Can you retype the passage about Ngāhuia Walker word for word, starting at "While advised by" and ending at "from her home."?

SOURCE EXTRACT section start

Well, I was born and grew up, way up the top at Taupiri. We had a wharekāponga with a dirt floor; they [my parents] had manuka, all raupo over the floor. We [the children] enjoyed running up and down the hill and then we walked down from there, down to Waiwaha roadway - Kahumatamoemoe is over there. We used to come down and we would get on the wagon and we go to school. We were the little ones; all the big ones like Pare and Wiremu Tei, they walked. Only us on the wagon and Tahu Paul, Tahu Paul drove the wagon. Ae, and Rota Taiatini and Tiakiawa. Ahhh, we had a great time (N. Walker, pers. comm., 2005).

While advised by the elders of Ngati Te Takinga, Ngati Pikiao that Ngāhuia Walker’s participation in this research project was essential, securing an interview with her was not an easy feat. Born on 9 July 1919, Ngāhuia, the oldest kuia Mōrehu (surviving kuia) of Ngati Pikiao to be interviewed for this stories project, leads an active busy life that sees her regularly engaged in community - social activities locally, nationally and

internationally; consequently she is constantly on the move and often away from her home.

SOURCE EXTRACT section end
GIVEN ENTRIES section start

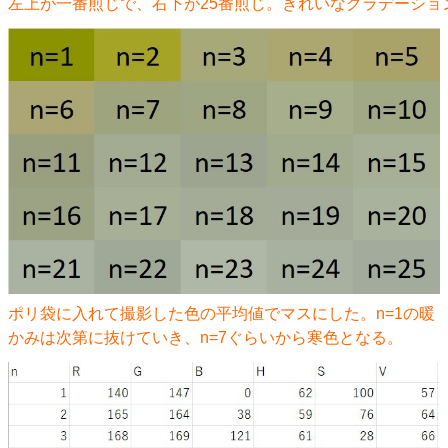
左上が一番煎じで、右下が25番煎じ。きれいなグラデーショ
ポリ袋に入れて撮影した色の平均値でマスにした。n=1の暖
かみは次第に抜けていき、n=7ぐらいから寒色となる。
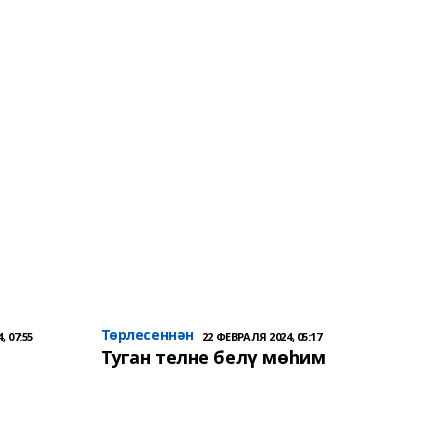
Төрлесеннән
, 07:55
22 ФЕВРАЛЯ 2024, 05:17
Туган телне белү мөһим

GIVEN ENTRIES section end
GIVEN ENTRIES section start

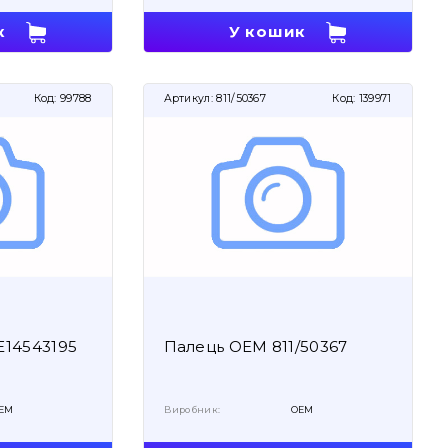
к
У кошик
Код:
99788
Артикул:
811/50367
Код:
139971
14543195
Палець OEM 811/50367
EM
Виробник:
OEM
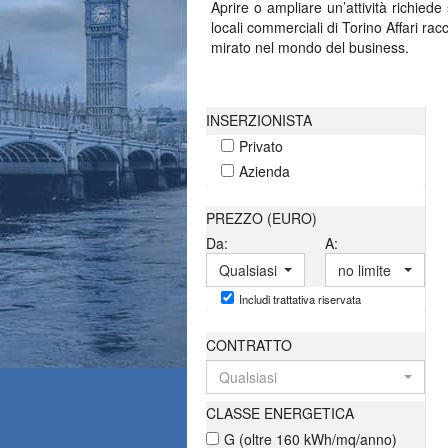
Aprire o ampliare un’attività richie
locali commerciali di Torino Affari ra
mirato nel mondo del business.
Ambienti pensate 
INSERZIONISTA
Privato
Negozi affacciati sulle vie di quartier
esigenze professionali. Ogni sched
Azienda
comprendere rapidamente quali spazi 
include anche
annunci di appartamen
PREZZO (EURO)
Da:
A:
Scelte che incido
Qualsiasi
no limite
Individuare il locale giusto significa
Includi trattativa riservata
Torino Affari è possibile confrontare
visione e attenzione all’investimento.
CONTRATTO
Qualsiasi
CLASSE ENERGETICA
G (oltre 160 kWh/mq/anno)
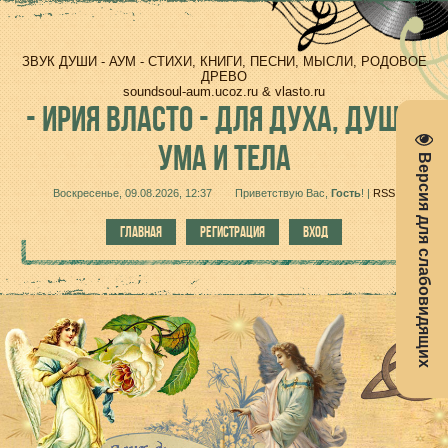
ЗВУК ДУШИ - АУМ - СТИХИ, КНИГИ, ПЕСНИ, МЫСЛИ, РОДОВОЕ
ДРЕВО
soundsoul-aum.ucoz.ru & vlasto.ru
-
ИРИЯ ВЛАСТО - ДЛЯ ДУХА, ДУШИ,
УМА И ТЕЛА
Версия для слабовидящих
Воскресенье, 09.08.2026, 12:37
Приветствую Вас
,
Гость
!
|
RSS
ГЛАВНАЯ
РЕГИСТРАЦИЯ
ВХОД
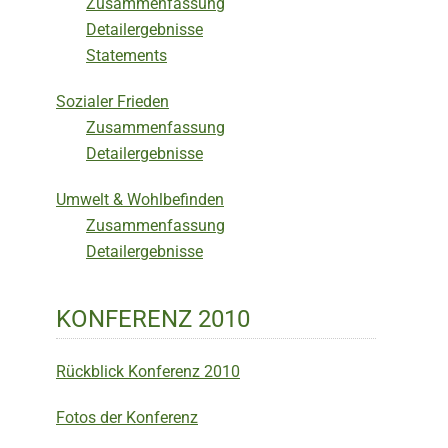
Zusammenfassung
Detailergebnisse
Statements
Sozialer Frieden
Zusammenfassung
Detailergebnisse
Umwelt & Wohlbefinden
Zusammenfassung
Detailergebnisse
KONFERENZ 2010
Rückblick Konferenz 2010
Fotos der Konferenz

GIVEN ENTRIES section end

▸ **ANSWER SPACE**
While advised by the elders of Ngati Te Takinga, Ngati Pikiao that Ngāhuia Walker’s participation in this research project was essential, securing an interview with her was not an easy feat. Born on 9 July 1919, Ngāhuia, the oldest kuia Mōrehu (surviving kuia) of Ngati Pikiao to be interviewed for this stories project, leads an active busy life that sees her regularly engaged in community - social activities locally, nationally and

internationally; consequently she is constantly on the move and often away from her home.